Data records
.....

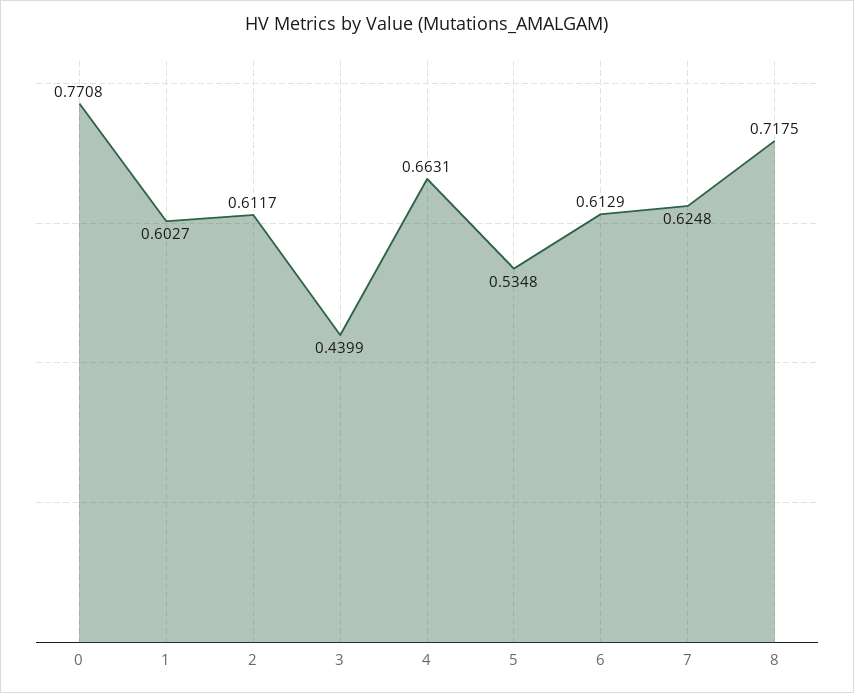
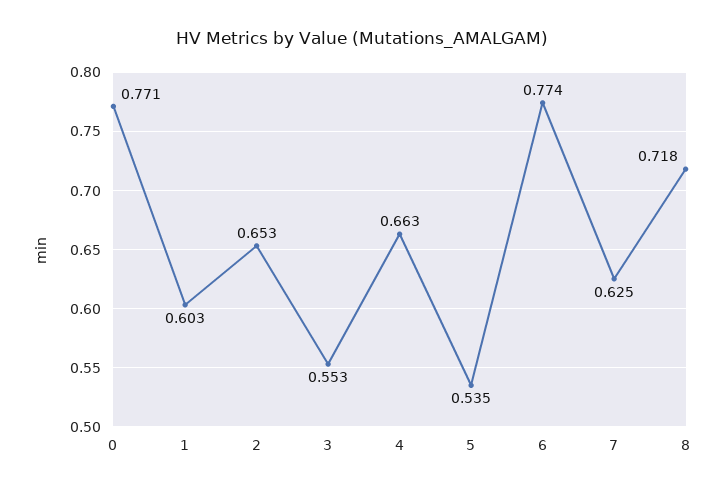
  {
    "0": 0.7708,
    "1": 0.6027,
-   "2": 0.6117,
+   "2": 0.653,
-   "3": 0.4399,
+   "3": 0.553,
    "4": 0.6631,
    "5": 0.5348,
-   "6": 0.6129,
+   "6": 0.774,
    "7": 0.6248,
    "8": 0.7175
  }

.....

● Exercise brief: Could you set down the data exactly as given, minus its pictures?

● Completed task:
  {
    "0": 0.7708,
    "1": 0.6027,
-   "2": 0.6117,
+   "2": 0.653,
-   "3": 0.4399,
+   "3": 0.553,
    "4": 0.6631,
    "5": 0.5348,
-   "6": 0.6129,
+   "6": 0.774,
    "7": 0.6248,
    "8": 0.7175
  }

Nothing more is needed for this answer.